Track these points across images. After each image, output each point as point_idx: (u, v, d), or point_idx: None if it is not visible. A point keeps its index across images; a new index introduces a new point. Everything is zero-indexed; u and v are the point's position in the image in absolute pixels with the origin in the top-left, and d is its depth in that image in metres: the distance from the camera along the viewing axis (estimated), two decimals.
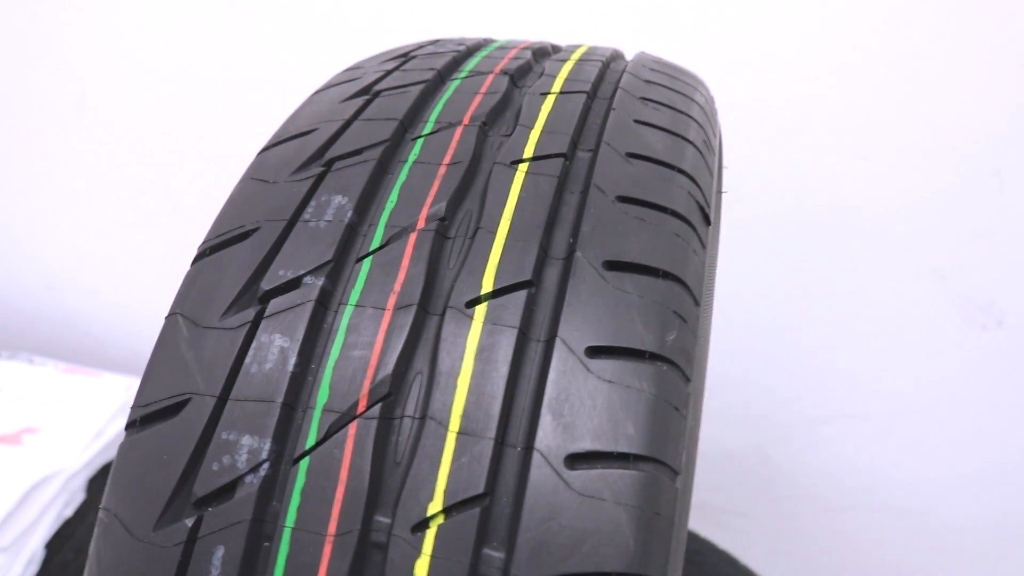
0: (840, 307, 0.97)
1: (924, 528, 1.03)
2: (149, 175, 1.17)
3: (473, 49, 0.47)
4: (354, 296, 0.33)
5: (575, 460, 0.29)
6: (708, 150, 0.41)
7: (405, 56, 0.46)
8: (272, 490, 0.30)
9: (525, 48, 0.47)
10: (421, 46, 0.48)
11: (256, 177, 0.38)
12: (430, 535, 0.29)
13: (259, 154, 0.40)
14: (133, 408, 0.33)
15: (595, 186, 0.35)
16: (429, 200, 0.35)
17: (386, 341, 0.31)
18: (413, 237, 0.34)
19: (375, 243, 0.34)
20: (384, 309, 0.32)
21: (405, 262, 0.33)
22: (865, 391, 1.00)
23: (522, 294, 0.32)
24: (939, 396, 0.94)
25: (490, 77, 0.42)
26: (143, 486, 0.31)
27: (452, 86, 0.42)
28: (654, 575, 0.29)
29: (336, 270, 0.33)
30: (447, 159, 0.37)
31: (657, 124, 0.39)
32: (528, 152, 0.37)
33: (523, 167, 0.36)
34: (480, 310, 0.32)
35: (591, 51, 0.47)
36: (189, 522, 0.30)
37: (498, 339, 0.31)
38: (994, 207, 0.83)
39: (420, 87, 0.41)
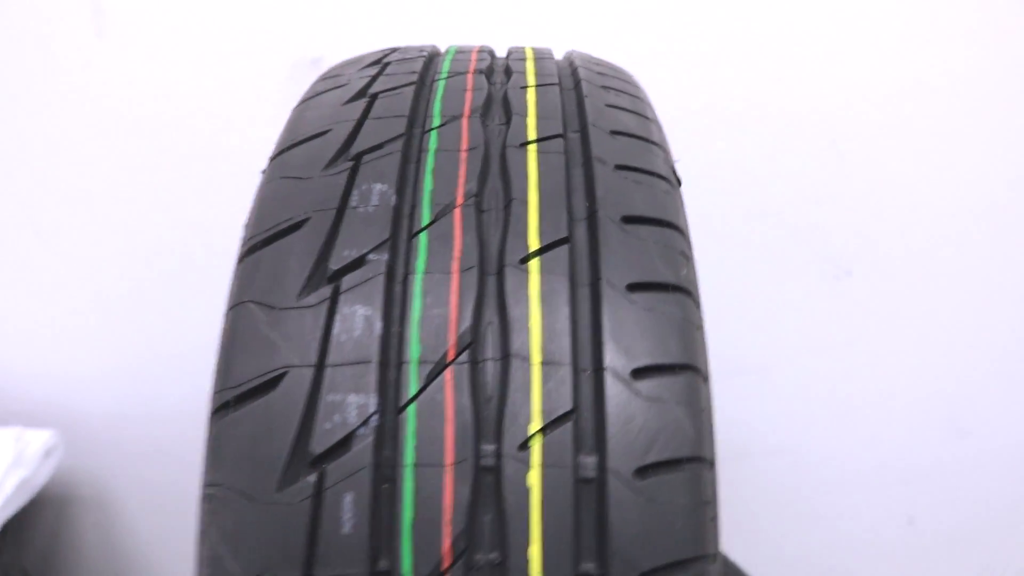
0: (709, 275, 1.10)
1: (805, 466, 1.17)
2: (23, 217, 1.11)
3: (433, 55, 0.53)
4: (420, 265, 0.37)
5: (637, 374, 0.35)
6: (660, 126, 0.49)
7: (378, 63, 0.50)
8: (384, 438, 0.34)
9: (479, 51, 0.53)
10: (386, 54, 0.52)
11: (286, 176, 0.41)
12: (535, 450, 0.34)
13: (275, 157, 0.43)
14: (219, 392, 0.36)
15: (596, 159, 0.42)
16: (461, 181, 0.40)
17: (460, 299, 0.36)
18: (458, 212, 0.39)
19: (425, 220, 0.39)
20: (450, 273, 0.37)
21: (457, 233, 0.38)
22: (738, 347, 1.13)
23: (564, 249, 0.38)
24: (804, 343, 1.08)
25: (469, 77, 0.48)
26: (255, 455, 0.34)
27: (440, 86, 0.47)
28: (707, 456, 0.36)
29: (394, 246, 0.38)
30: (464, 146, 0.42)
31: (623, 107, 0.47)
32: (532, 135, 0.43)
33: (532, 148, 0.42)
34: (534, 265, 0.37)
35: (539, 51, 0.54)
36: (312, 478, 0.33)
37: (554, 286, 0.37)
38: (835, 173, 0.98)
39: (411, 88, 0.46)
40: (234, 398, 0.35)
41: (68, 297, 1.15)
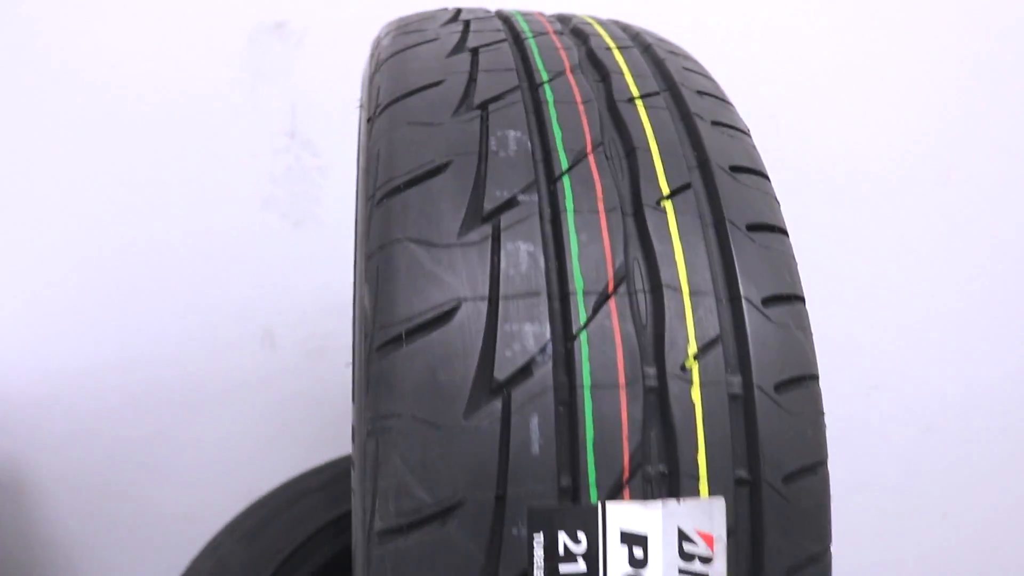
0: None
1: None
2: None
3: (499, 16, 0.55)
4: (570, 205, 0.40)
5: (766, 302, 0.40)
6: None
7: (456, 20, 0.52)
8: (560, 363, 0.37)
9: (539, 14, 0.56)
10: (455, 12, 0.54)
11: (414, 122, 0.42)
12: (695, 370, 0.37)
13: (389, 106, 0.44)
14: (384, 328, 0.37)
15: (696, 115, 0.46)
16: (586, 130, 0.43)
17: (610, 236, 0.39)
18: (592, 158, 0.42)
19: (564, 165, 0.41)
20: (598, 213, 0.40)
21: (596, 176, 0.41)
22: None
23: (690, 192, 0.42)
24: None
25: (554, 37, 0.50)
26: (436, 385, 0.36)
27: (532, 44, 0.49)
28: (816, 374, 0.41)
29: (539, 188, 0.40)
30: (578, 98, 0.45)
31: (695, 70, 0.51)
32: (635, 92, 0.46)
33: (639, 103, 0.45)
34: (668, 206, 0.41)
35: (596, 17, 0.57)
36: (498, 403, 0.35)
37: (688, 225, 0.41)
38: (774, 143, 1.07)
39: (506, 44, 0.48)
40: (406, 331, 0.37)
41: None
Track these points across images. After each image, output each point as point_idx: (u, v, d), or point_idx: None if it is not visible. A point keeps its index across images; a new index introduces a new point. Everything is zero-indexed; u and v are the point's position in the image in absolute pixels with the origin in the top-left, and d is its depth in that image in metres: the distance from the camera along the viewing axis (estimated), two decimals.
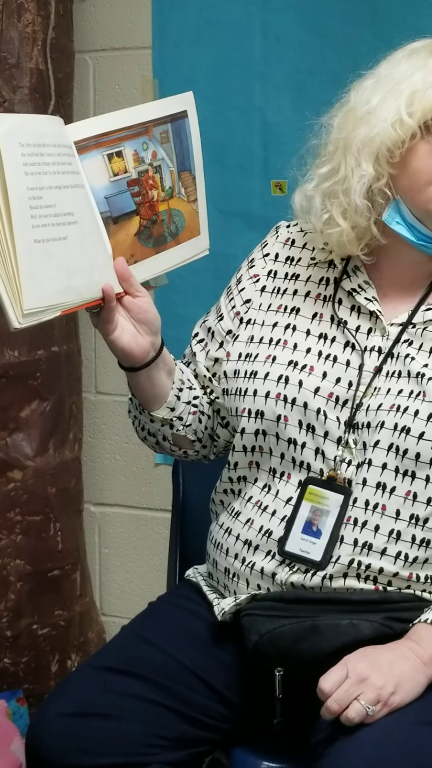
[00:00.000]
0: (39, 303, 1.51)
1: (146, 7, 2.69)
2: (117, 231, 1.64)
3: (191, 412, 1.80)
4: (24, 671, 2.62)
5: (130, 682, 1.69)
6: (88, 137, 1.60)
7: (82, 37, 2.75)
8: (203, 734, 1.72)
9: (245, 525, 1.73)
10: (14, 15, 2.50)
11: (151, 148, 1.68)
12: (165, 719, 1.68)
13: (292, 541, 1.67)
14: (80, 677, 1.74)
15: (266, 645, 1.63)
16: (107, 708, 1.66)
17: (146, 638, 1.75)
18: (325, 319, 1.74)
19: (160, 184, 1.69)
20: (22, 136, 1.50)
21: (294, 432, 1.69)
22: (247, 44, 2.58)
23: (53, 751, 1.64)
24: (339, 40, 2.48)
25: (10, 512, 2.58)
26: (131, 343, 1.65)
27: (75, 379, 2.74)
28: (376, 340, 1.70)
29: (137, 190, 1.66)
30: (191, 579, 1.86)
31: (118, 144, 1.63)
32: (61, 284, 1.54)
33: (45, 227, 1.52)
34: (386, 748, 1.46)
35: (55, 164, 1.54)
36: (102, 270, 1.61)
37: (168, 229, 1.72)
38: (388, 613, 1.61)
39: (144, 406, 1.77)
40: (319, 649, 1.59)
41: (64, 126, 1.59)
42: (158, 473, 2.82)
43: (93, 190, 1.61)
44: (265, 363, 1.73)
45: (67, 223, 1.55)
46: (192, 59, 2.64)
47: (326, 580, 1.64)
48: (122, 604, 2.90)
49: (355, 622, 1.59)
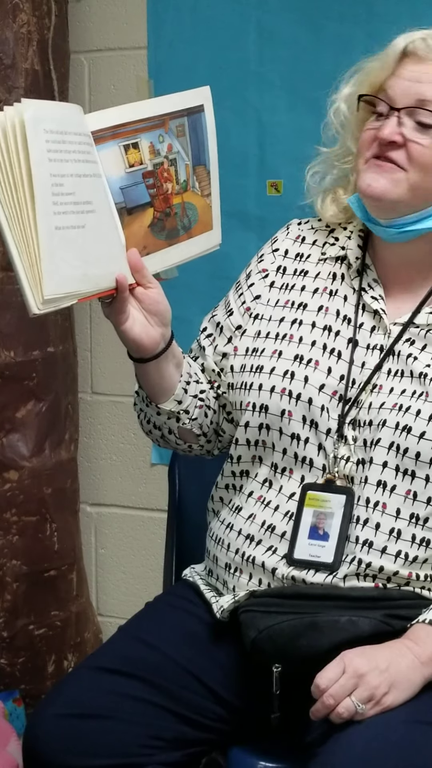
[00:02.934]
0: (58, 290, 1.51)
1: (141, 7, 2.69)
2: (131, 222, 1.64)
3: (198, 406, 1.80)
4: (20, 672, 2.61)
5: (127, 682, 1.69)
6: (105, 128, 1.60)
7: (77, 38, 2.75)
8: (200, 734, 1.71)
9: (247, 520, 1.73)
10: (9, 15, 2.50)
11: (167, 141, 1.68)
12: (161, 720, 1.68)
13: (300, 549, 1.66)
14: (77, 678, 1.74)
15: (265, 641, 1.63)
16: (104, 709, 1.66)
17: (143, 639, 1.75)
18: (331, 312, 1.74)
19: (174, 177, 1.69)
20: (47, 123, 1.50)
21: (297, 427, 1.69)
22: (242, 44, 2.58)
23: (50, 752, 1.64)
24: (334, 40, 2.48)
25: (7, 513, 2.58)
26: (142, 333, 1.65)
27: (71, 380, 2.74)
28: (378, 338, 1.71)
29: (152, 182, 1.66)
30: (188, 579, 1.86)
31: (135, 135, 1.63)
32: (79, 272, 1.53)
33: (66, 214, 1.51)
34: (378, 746, 1.46)
35: (76, 152, 1.54)
36: (116, 260, 1.61)
37: (181, 222, 1.72)
38: (388, 611, 1.61)
39: (151, 398, 1.77)
40: (318, 645, 1.59)
41: (83, 114, 1.58)
42: (154, 473, 2.82)
43: (108, 181, 1.61)
44: (271, 358, 1.73)
45: (85, 211, 1.55)
46: (187, 59, 2.64)
47: (328, 577, 1.64)
48: (118, 605, 2.90)
49: (354, 619, 1.59)
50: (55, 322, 2.62)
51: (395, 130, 1.64)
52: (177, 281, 2.52)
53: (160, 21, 2.67)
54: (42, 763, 1.65)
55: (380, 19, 2.42)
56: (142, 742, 1.66)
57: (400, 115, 1.64)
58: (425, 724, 1.51)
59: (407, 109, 1.64)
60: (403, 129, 1.64)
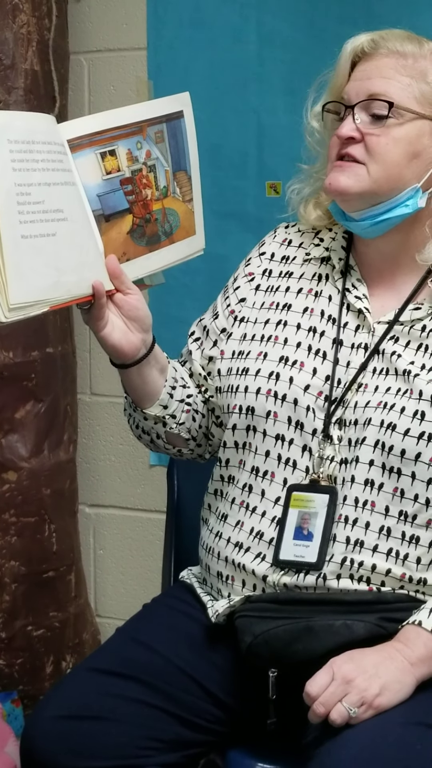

------------------------------------------------------------------------

What you will do → What is asked for is an exact copy of the lines above from the one containing "8: (272, 490, 0.30)" through the one containing "38: (994, 207, 0.83)", and only those.

Exercise result →
8: (272, 490, 0.30)
9: (525, 48, 0.47)
10: (421, 46, 0.48)
11: (256, 177, 0.38)
12: (430, 535, 0.29)
13: (259, 154, 0.40)
14: (133, 408, 0.33)
15: (595, 186, 0.35)
16: (429, 200, 0.35)
17: (386, 341, 0.31)
18: (413, 237, 0.34)
19: (375, 243, 0.34)
20: (384, 309, 0.32)
21: (405, 262, 0.33)
22: (865, 391, 1.00)
23: (522, 294, 0.32)
24: (939, 396, 0.94)
25: (490, 77, 0.42)
26: (143, 486, 0.31)
27: (452, 86, 0.42)
28: (654, 575, 0.29)
29: (336, 270, 0.33)
30: (447, 159, 0.37)
31: (657, 124, 0.39)
32: (528, 152, 0.37)
33: (523, 167, 0.36)
34: (480, 310, 0.32)
35: (591, 51, 0.47)
36: (189, 522, 0.30)
37: (498, 339, 0.31)
38: (994, 207, 0.83)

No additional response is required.